Idealne ciasto na niedzielę i każdy inny dzień. Kruche, lekkie, słodkie...czego chcieć więcej? Ciasto w zdrowej wersji każdemu poprawi humor i umili dzień. Moje dziecko prosiło o kilka dokładek, na początku słowami: "Mogę jeszcze mały kawałek?", a później - "Mogę jeszcze WIELKI kawałek?". Smakowało nie tylko jej, ale i każdemu w rodzinie. Obiecuję, że niewiele się przy nim napracujecie. Możecie je "doszlifować", dodając na wierzch owoce lub płatki migadałów bądź kokosa, by wyglądało bardziej efektownie. Co tu więcej pisać? Bierzcie się do roboty, bo jest pyszne!
Składniki:
spód:
100g mąki gryczanej,
100g mąki amarantusowej,
80g oleju kokosowego schłodzonego w lodówce,
2 łyżki zimnej wody,
szczypta soli himalajskiej.
warstwa owocowa:
1 laska rabarbaru,
5 śliwek (następnym razem podwoję ilość owoców).
ciasto:
200g mąki kokosowej,
130g oleju kokosowego,
1 "jajko" z siemienia lnianego (1 łyżka zmielonego siemienia plus 3 łyżki wody),
1/2 szklanki cukru kokosowego,
1/2 łyżeczki bezglutenowego proszku do pieczenia.
Wykonanie:
Mąkę gryczaną, amarantusową i sól mieszamy. Dodajemy posiekany olej kokosowy i uganiatamy ciasto. Następnie wlewamy wodę i wyrabiamy ciasto. Wylepiamy ciastem okrągłą formę. Wkładamy do piekarnika nagrzanego do 180 stopni i pieczemy 15 minut.

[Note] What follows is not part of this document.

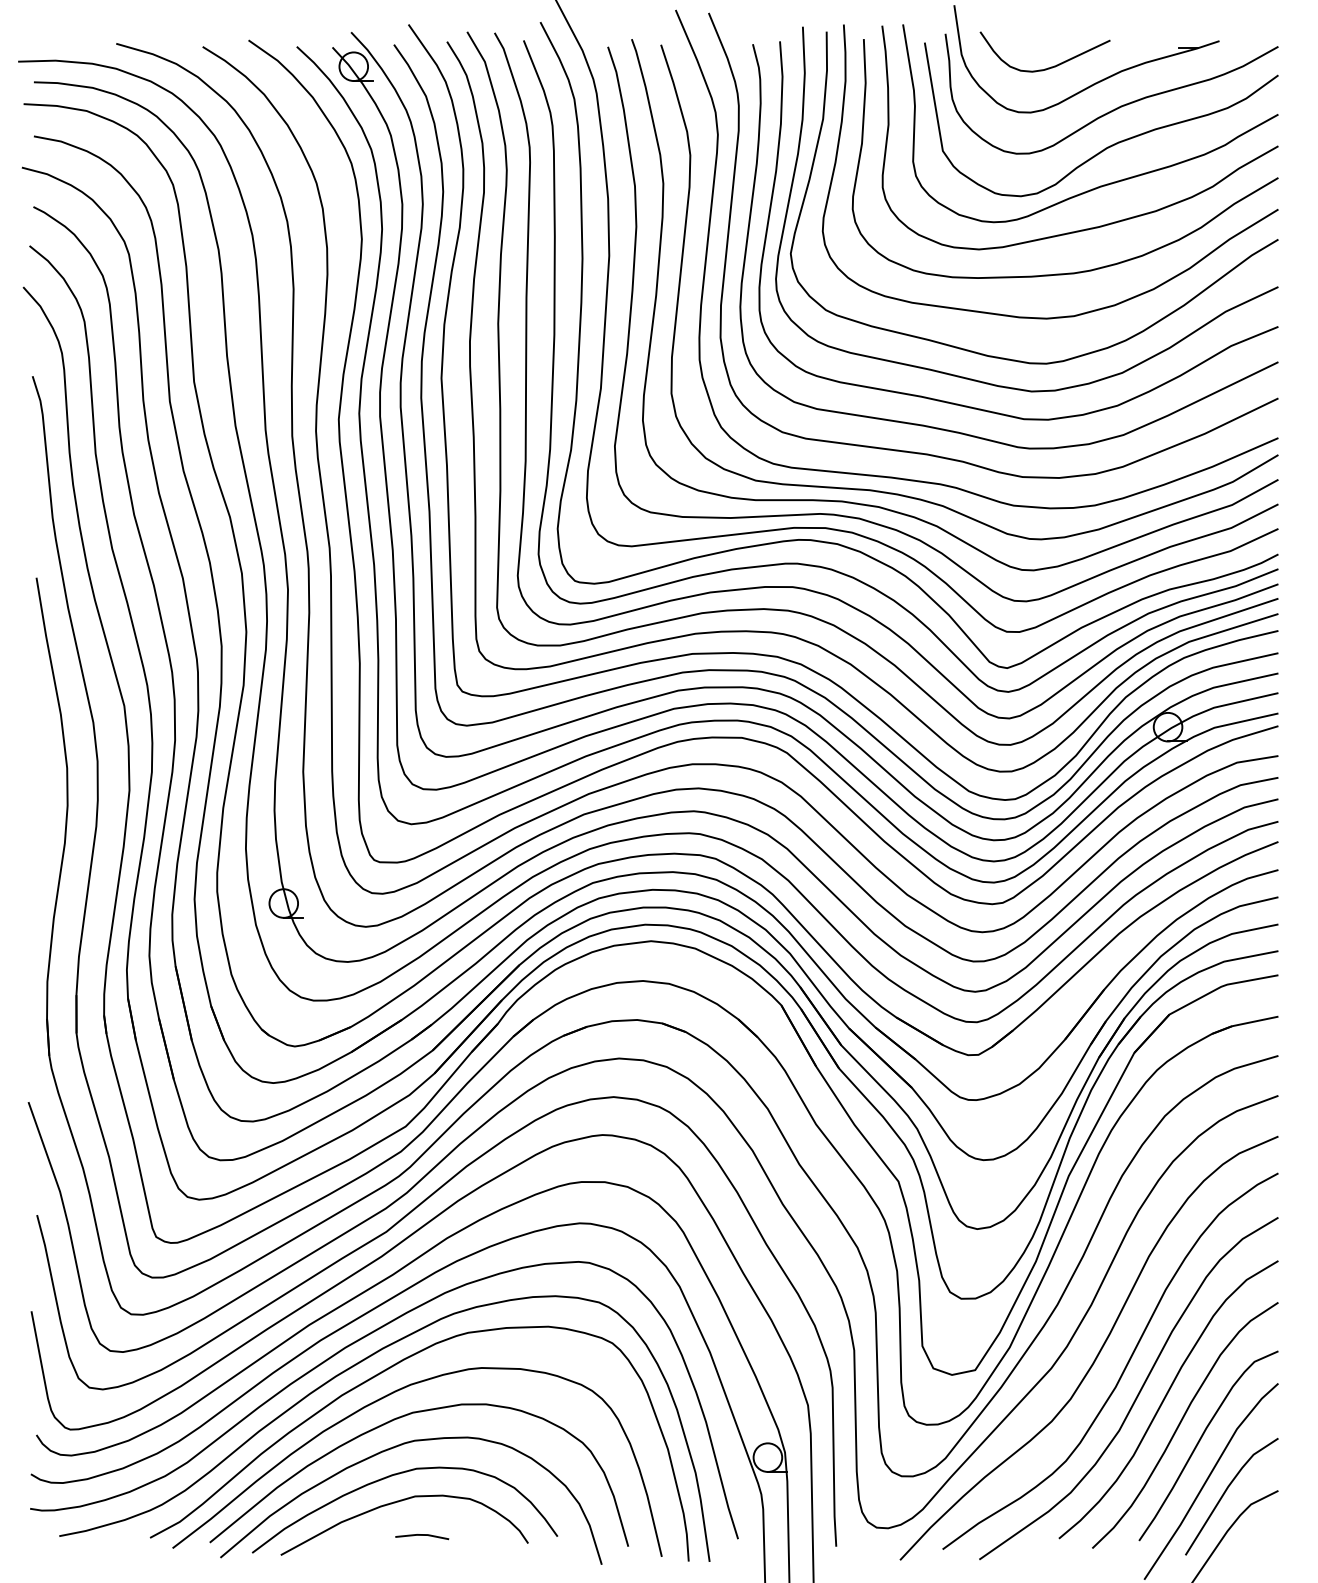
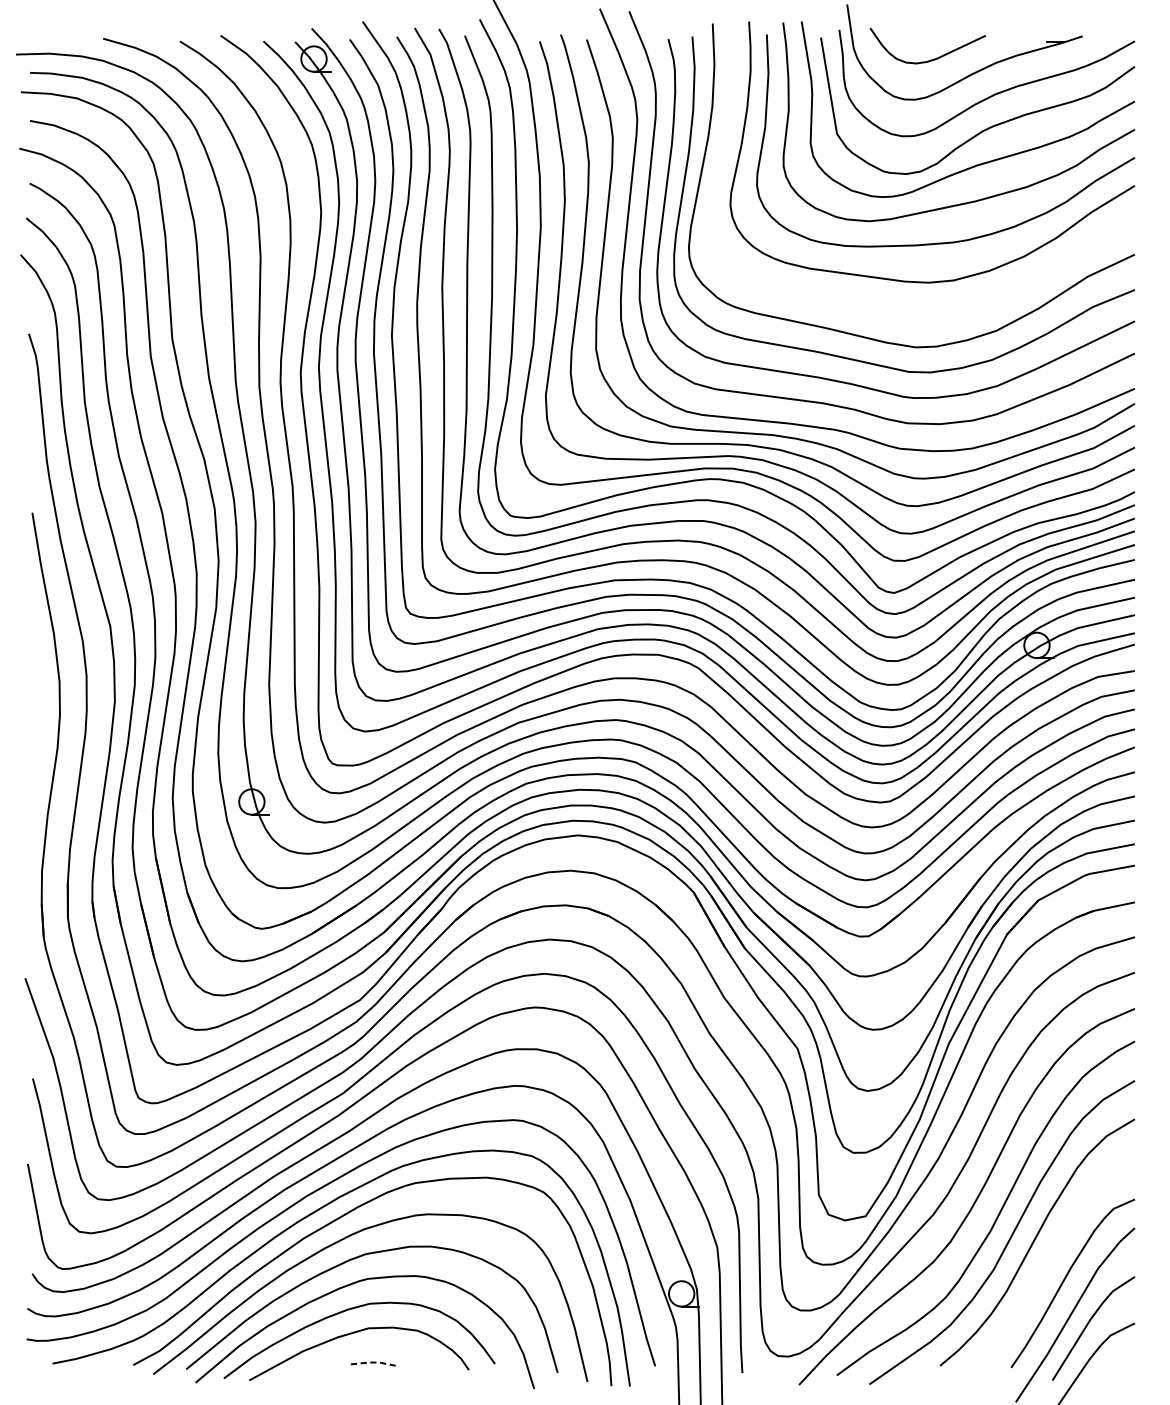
curve: (1009, 358) -> (896, 318), removed
curve: (1182, 1421) -> (1049, 1261), removed
line: (422, 1534) -> (375, 1362), solid -> dashed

Owoce kroimy i wykładamy na podpieczony spód.
Zmielone siemie lniane zalewamy wodą i odstawiamy na 10 minut. Mąkę kokosową mieszamy z cukrem i proszkiem do pieczenia. Następnie dodajemy olej i "jajko". Mieszamy i wykładamy na owoce. Delikatnie ugniatamy. Wkładamy do piekarnika i pieczemy 35 minut w 180 stopniach. Smacznego!
U mnie wszytskie mąki są domowej roboty. Moczę nasiona przez noc, następnie suszę w dehydratorze, a na koniec mielę na mąkę.